A full codebook is available [here](https://github.com/Mac-STAT/data/blob/main/wcgs_codebook.md). We will focus on the following variables:

- `chd`: Presence (1) or absence (0) of CHD over followup (outcome)
- `tabp`: Presence (1) or absence (0) of Type A behavior (main variable of interest)
- `age`: Age at time of enrollment in the study (years)
- `sbp`: Systolic blood pressure
- `dbp`: Diastolic blood pressure
- `chol`: Cholesterol (mg/dL)
- `ncigs`: Number of cigarettes smoked per day
- `arcus`: Presence (1) or absence (0) of arcus senilis (a colored ring around the cornea made up of lipids like cholesterol and believed to be a risk factor for CHD)
- `bmi`: BMI = weight * 703 / height^2

**Research question:** Is there a causal effect of Type A/B personality on developing coronary heart disease?

```{r}
wcgs <- read_csv("https://mac-stat.github.io/data/wcgs.csv")
```

a.
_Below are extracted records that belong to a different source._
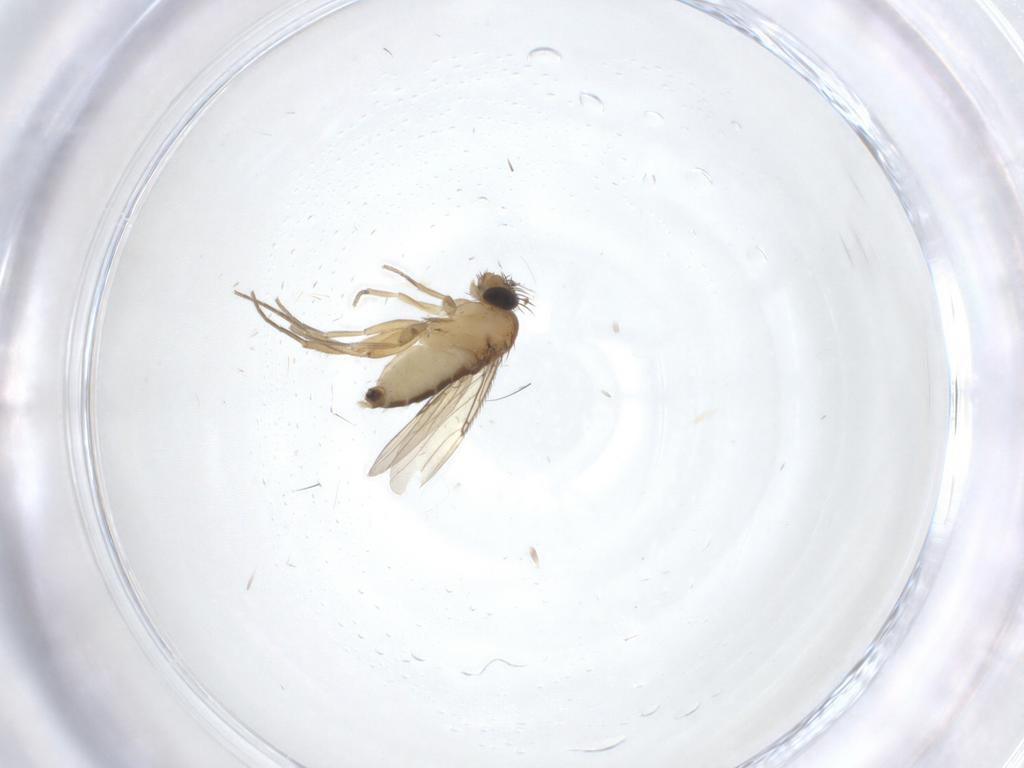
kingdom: Animalia
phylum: Arthropoda
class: Insecta
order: Diptera
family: Phoridae
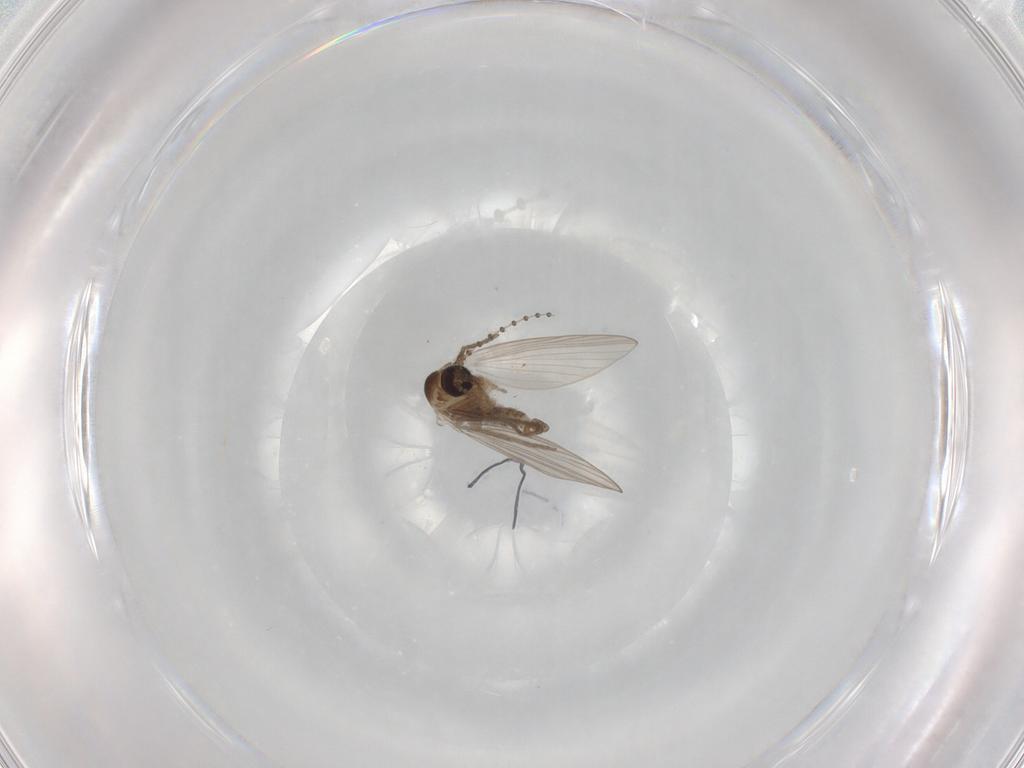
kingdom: Animalia
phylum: Arthropoda
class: Insecta
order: Diptera
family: Psychodidae
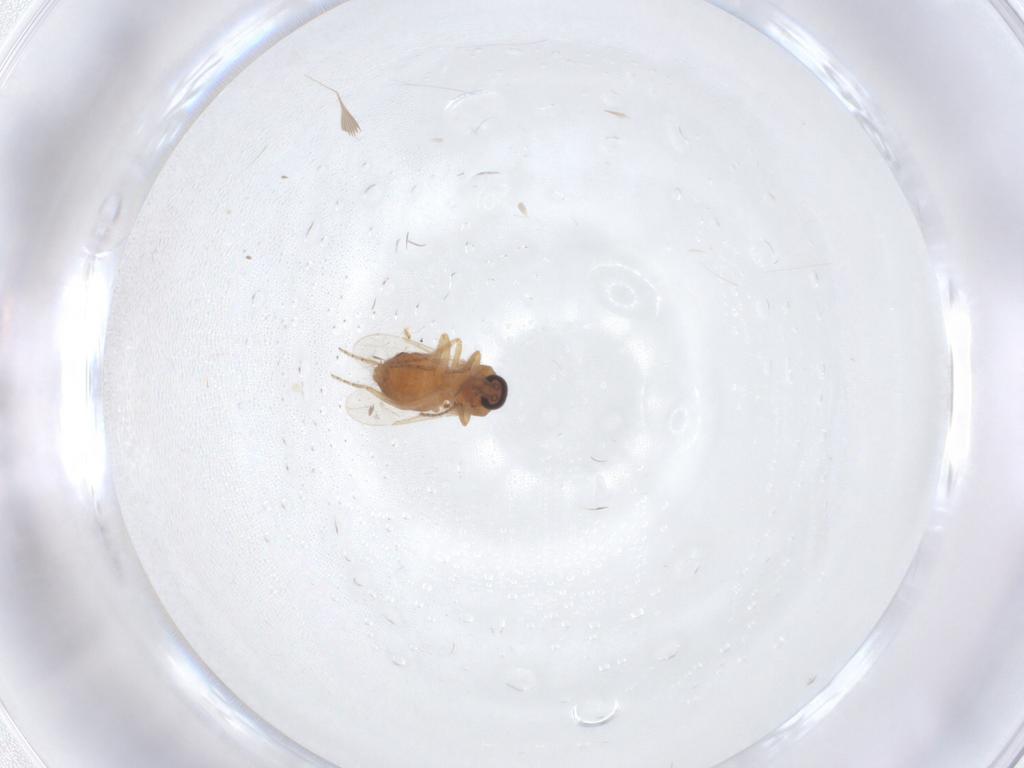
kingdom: Animalia
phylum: Arthropoda
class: Insecta
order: Diptera
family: Ceratopogonidae
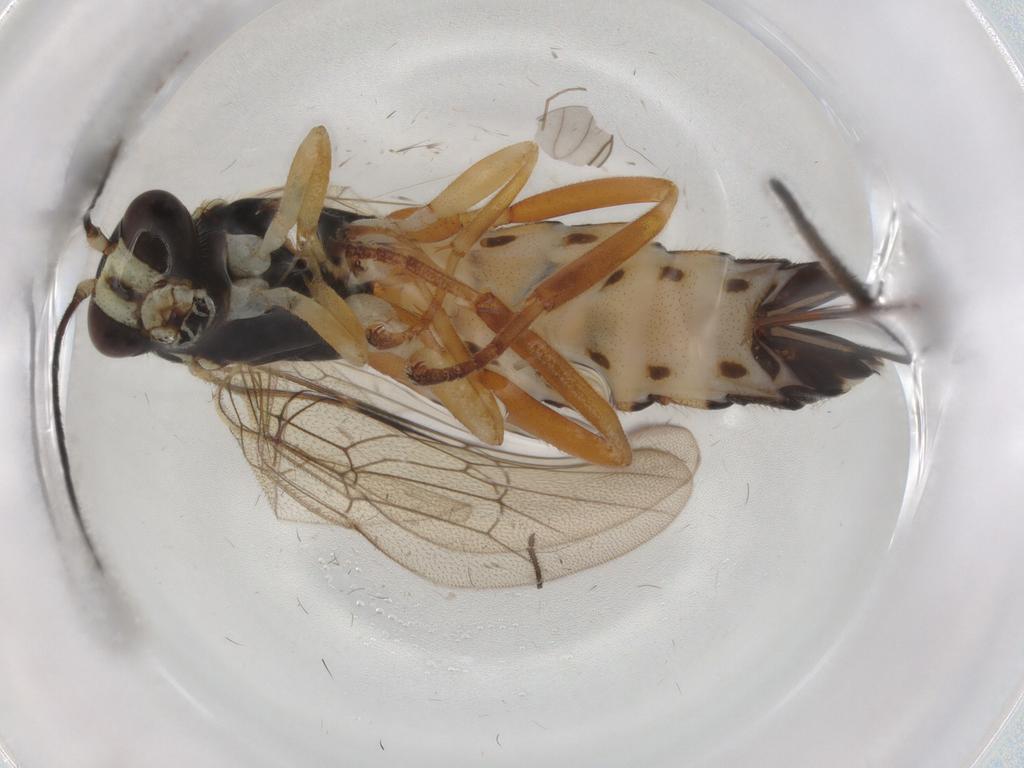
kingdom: Animalia
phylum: Arthropoda
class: Insecta
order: Hymenoptera
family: Ichneumonidae
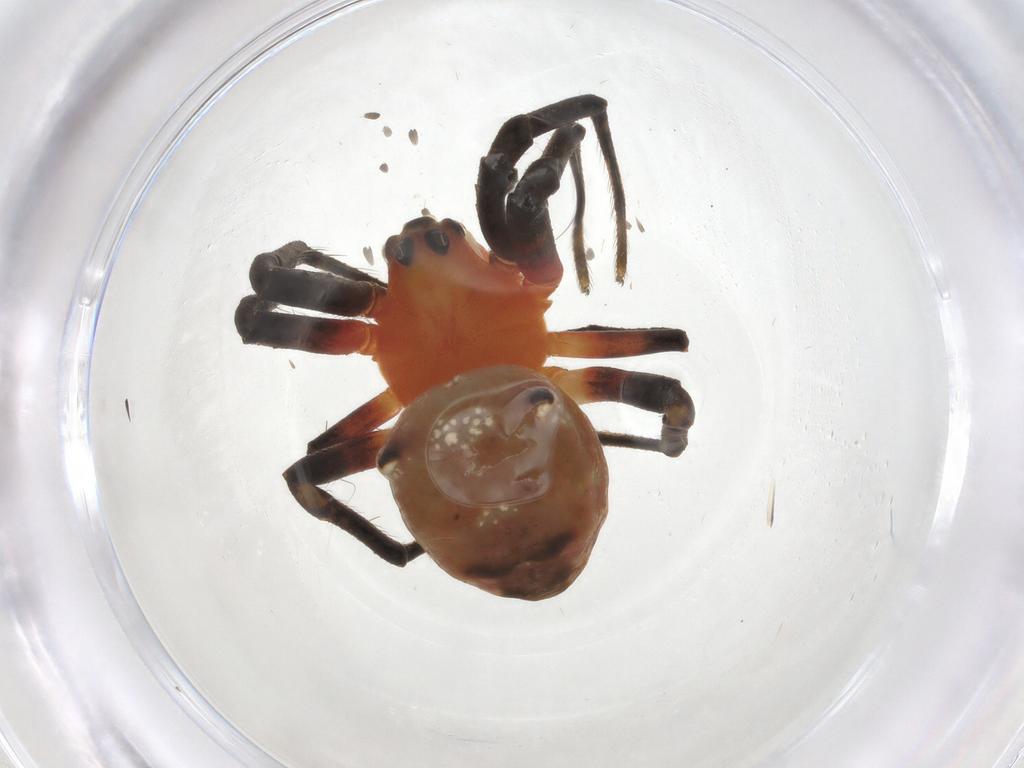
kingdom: Animalia
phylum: Arthropoda
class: Arachnida
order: Araneae
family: Araneidae
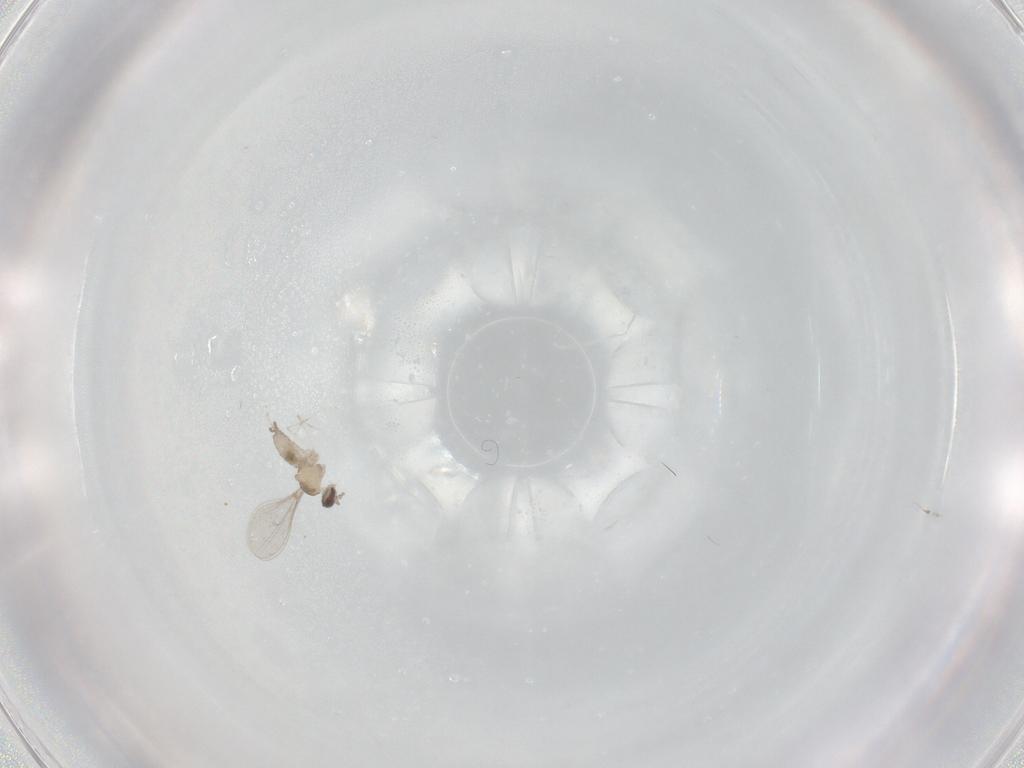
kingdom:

We believe that the following variables are confounders of the relationship between Type A/B personality `tabp` and coronary heart disease (`CHD`): `age + sbp + dbp + chol + ncigs + arcus + bmi`.

Fit a regression model that would address our research question. (Should it be a linear or a logistic regression model?) Interpret only the coefficient of interest.

```{r}
typea_mod <- ___
```

b. 

- Construct a 95% confidence interval for the odds ratio of interest using the following code.
- Interpret the confidence interval in context.
- Is 1 contained in the interval? Why is 1 a relevant value to look for here?

c. 

(On your own time)

The data context in this exercise has a fraught history with the smoking industry. Read [this article](https://www.thecut.com/2016/08/the-tobacco-industry-helped-create-the-type-a-personality.html) for some context about how the Type A personality came to be defined and studied. (One big takeaway: The smoking industry had a large incentive to find something to blame health problems on other than smoking!)


### Reflection

How are you feeling about your ability to translate research questions into appropriate statistical investigations and addressing those questions using output from those investigations? What has gotten easier? What remains challenging?


## Done!

- Finalize your notes: (1) Render your notes to an HTML file; (2) Inspect this HTML in your Viewer -- check that your work translated correctly; and (3) Outside RStudio, navigate to your `inclass_activities` subfolder within your `stat155` folder and locate the HTML file -- you can open it again in your browser.
- Clean up your RStudio session: End the rendering process by clicking the 'Stop' button in the 'Background Jobs' pane.
- Check the solutions in the course website, at the bottom of the corresponding chapter.
- Work on homework and/or any extra practice exercises!